[Dataset records]
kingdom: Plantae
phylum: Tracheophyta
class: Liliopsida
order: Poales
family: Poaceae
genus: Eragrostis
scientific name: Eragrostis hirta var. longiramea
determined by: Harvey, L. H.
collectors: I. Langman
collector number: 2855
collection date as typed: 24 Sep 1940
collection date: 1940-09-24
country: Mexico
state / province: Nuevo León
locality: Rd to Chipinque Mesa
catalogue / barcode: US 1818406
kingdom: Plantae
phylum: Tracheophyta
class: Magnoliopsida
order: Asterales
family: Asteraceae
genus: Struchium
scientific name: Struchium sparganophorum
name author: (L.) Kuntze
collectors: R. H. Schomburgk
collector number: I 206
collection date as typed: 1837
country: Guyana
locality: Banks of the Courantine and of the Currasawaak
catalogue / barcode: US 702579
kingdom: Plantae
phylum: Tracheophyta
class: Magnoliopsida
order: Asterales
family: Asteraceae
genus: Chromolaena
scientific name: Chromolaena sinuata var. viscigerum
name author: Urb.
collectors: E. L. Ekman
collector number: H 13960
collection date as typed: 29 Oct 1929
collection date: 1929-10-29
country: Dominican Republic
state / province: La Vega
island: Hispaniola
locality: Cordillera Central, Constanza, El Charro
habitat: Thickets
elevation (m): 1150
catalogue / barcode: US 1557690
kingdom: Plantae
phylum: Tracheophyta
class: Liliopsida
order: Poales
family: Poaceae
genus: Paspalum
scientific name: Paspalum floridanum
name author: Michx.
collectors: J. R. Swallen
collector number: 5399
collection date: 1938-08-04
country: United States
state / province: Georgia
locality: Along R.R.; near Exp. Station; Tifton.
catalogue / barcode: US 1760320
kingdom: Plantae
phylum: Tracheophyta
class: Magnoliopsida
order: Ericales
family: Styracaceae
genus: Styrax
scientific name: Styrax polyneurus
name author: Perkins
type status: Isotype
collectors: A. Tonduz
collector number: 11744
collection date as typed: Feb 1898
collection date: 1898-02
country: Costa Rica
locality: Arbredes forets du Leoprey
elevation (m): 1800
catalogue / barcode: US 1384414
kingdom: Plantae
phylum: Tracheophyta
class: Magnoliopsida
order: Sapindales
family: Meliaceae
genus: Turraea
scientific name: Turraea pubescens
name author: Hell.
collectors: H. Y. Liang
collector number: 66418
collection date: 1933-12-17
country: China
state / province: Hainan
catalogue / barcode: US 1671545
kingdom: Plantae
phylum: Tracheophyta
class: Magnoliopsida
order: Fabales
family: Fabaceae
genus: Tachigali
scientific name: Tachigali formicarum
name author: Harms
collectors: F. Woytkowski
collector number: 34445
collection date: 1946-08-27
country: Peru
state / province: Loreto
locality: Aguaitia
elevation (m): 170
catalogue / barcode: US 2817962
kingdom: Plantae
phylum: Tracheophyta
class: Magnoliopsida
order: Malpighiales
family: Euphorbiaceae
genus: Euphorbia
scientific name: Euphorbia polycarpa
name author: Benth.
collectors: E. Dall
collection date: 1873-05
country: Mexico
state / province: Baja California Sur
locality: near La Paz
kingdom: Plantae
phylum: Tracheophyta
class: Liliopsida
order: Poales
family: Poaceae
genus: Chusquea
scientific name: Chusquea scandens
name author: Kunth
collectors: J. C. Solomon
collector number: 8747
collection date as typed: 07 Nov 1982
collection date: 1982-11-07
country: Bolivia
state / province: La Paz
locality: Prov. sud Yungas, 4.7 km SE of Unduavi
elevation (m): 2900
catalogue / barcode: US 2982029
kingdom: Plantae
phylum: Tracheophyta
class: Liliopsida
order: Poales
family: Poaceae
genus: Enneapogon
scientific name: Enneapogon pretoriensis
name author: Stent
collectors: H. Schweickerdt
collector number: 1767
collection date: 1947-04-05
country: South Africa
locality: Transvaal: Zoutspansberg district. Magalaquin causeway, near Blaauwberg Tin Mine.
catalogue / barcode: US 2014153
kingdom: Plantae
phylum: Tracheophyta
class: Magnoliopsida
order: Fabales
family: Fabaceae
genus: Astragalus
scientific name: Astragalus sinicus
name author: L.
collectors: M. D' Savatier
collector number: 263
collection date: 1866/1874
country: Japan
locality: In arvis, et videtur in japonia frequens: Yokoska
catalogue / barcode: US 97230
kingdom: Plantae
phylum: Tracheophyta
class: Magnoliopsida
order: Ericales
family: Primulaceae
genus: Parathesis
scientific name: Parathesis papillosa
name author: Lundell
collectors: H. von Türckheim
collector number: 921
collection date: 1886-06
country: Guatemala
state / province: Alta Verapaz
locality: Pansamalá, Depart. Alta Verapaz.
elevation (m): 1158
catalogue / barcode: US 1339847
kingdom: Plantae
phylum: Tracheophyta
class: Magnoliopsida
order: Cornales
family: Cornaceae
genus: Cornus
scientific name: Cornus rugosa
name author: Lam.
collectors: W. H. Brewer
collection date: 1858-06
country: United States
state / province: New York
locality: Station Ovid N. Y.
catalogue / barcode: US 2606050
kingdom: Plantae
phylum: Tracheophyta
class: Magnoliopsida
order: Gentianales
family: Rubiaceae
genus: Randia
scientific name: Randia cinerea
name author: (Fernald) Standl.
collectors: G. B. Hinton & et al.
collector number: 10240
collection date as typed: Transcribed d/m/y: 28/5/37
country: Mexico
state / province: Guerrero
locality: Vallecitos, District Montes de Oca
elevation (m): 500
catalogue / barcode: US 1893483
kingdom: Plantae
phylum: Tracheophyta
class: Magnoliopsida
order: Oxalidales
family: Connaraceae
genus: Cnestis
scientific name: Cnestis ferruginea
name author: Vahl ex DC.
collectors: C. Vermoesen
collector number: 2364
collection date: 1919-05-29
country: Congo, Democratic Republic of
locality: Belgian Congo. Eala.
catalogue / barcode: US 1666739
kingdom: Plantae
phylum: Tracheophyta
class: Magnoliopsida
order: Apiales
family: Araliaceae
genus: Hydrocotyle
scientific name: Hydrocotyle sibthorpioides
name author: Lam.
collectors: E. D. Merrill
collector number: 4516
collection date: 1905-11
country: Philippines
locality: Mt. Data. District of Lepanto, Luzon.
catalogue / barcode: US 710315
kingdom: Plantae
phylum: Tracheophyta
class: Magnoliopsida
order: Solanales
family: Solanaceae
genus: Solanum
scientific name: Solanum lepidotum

### WORK REQUIRED
Please update the listing lines from the line with "country: China" up to and including the line with "elevation (m): 170", replacing "collectors" with "collected by" and leaving everything else unchanged. Give back only those lines.

### WRITTEN RESPONSE
country: China
state / province: Hainan
catalogue / barcode: US 1671545
kingdom: Plantae
phylum: Tracheophyta
class: Magnoliopsida
order: Fabales
family: Fabaceae
genus: Tachigali
scientific name: Tachigali formicarum
name author: Harms
collected by: F. Woytkowski
collector number: 34445
collection date: 1946-08-27
country: Peru
state / province: Loreto
locality: Aguaitia
elevation (m): 170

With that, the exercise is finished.